All Work, More Play: Why Young Chinese Are Embracing Tabletop Games
The southern city of Guangzhou’s Gangding business district is something of a board gaming mecca, with more than 20 board game stores crammed into an area of about 4.3 square kilometers. On weekends, these spaces are jam-packed with players, who often form groups and arrange games on messaging app WeChat in advance. Games usually begin around 7 or 8 in the evening, and it is not uncommon for them to continue until 2 or 3 in the morning. I’ve seen players game until they drop, then mutter things in their sleep like: “I am a prophet and I checked the person next to me. They’re a werewolf!”
They’re not delirious — just dreaming of their next move in Werewolf, a popular Mafia-style game pitting a village against hidden monsters in their midst. Werewolf is just one of the most prominent board games young white-collar workers around the country have taken up in recent years, including murder-mystery role-plays and card games like Splendor. Even many not particularly avid gamers can point to at least one board gaming invitation or outing, and the games themselves have spawned online adaptations, live broadcasts, and national tournaments.
Reflecting on the popularity of their hobby, some of my gaming buddies have joked that “Werewolf is the mahjong of our generation.” Indeed, in the four years that I’ve been playing and researching Werewolf, I’ve noticed how it and other board games retain certain functions of traditional Chinese games, including mahjong. But I’ve also come to believe that Chinese yuppies’ newfound infatuation for board gaming is inseparable from their possibly hopeless desire to escape their tedious and oppressive professional lives.
In China’s collective imagination, mahjong is most often associated with idleness and gambling. A common form of entertainment at Chinese family gatherings, most Chinese people might play a few rounds during the Lunar New Year holiday, though in the courtyards of China’s older residential areas, you can still see gaggles of elderly people idly smoking, eating melon seeds, and turning over tiles almost every day.
In contrast, the young Chinese obsessed with new board games like Werewolf are rarely the sort you’d associate with the word “idle.” Usually overworked urbanites between the ages of 20 and 40, they refer to themselves as “company cattle,” a self-deprecating term that first appeared in Japan in the 1990s and has since caught on in China as people groan under the pressure of longer shifts, greater workloads, and rising house prices.
All the players I interviewed said they routinely work overtime. More than a few said they work at least 10 hours a day, six or seven days a week. For them, it’s not uncommon to rush to the board game store the moment they get off and to arrive at work the next morning bleary-eyed after a whole night of gaming. They’re not looking for the idle leisure of mahjong, but so-called revenge entertainment.

(RECORDED DATA):
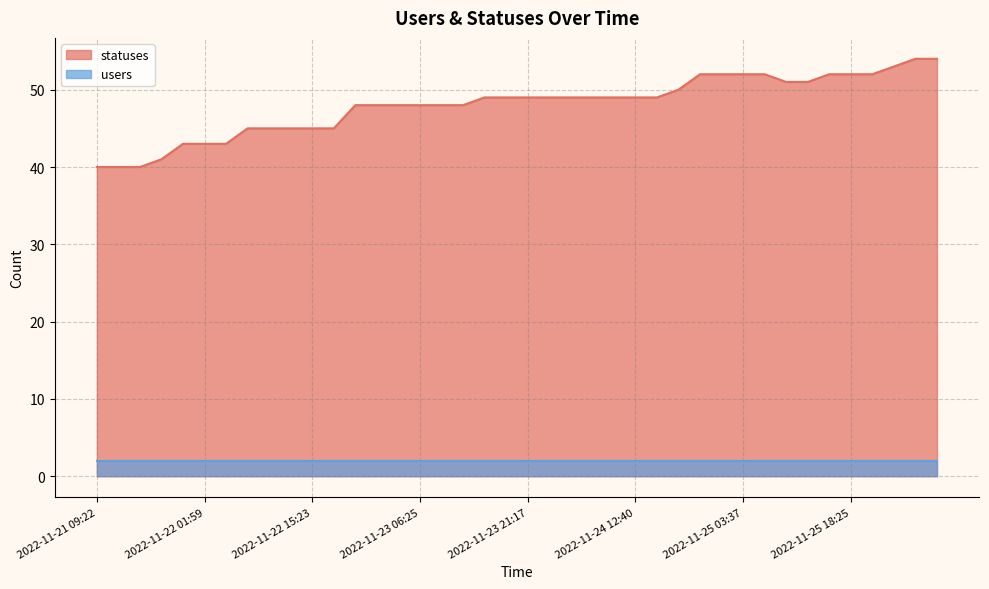

What position from the left is 2022-11-22 15:23?

11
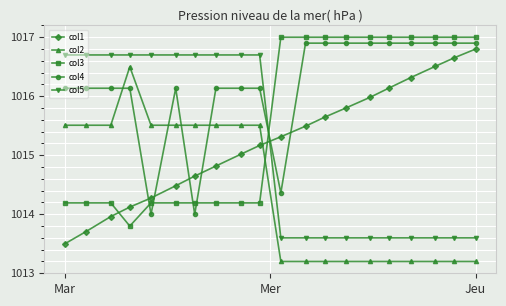

What is the lowest value of the col1 series?

1013.5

(WHAT IS REQUIRED): Continue the article on young Chinese professionals taking up board games, beginning immediately after its final sentence.

(EXPECTED ANSWER):
Terms like “revenge bedtime procrastination” and “revenge entertainment” describe the way young professionals make up for their grueling jobs and reassert control over their lives by staying up until the early hours of the morning and squeezing as much excitement into their schedules as possible. It’s a bit like the English saying “work hard, play hard,” but without the sense of accomplishment: Revenge entertainment might lead to a new lease on life, but it comes at the expense of your health.
One of my interviewees, a 24-year-old female journalist surnamed Jin, told me she had been working for 10 days straight — including through the country’s Qingming Festival holiday. So she decided to get her “revenge” by playing Werewolf three nights in a row.
“I know I will have to get up at 6 o’clock the next day and squeeze myself onto the crowded subway to work,” she said. “When I get home after 9 p.m., I am so tired. I know I should go to bed early, but I still choose to play Werewolf until 2 in the morning.”
“If you don’t, you’ll realize your life is empty,” she added.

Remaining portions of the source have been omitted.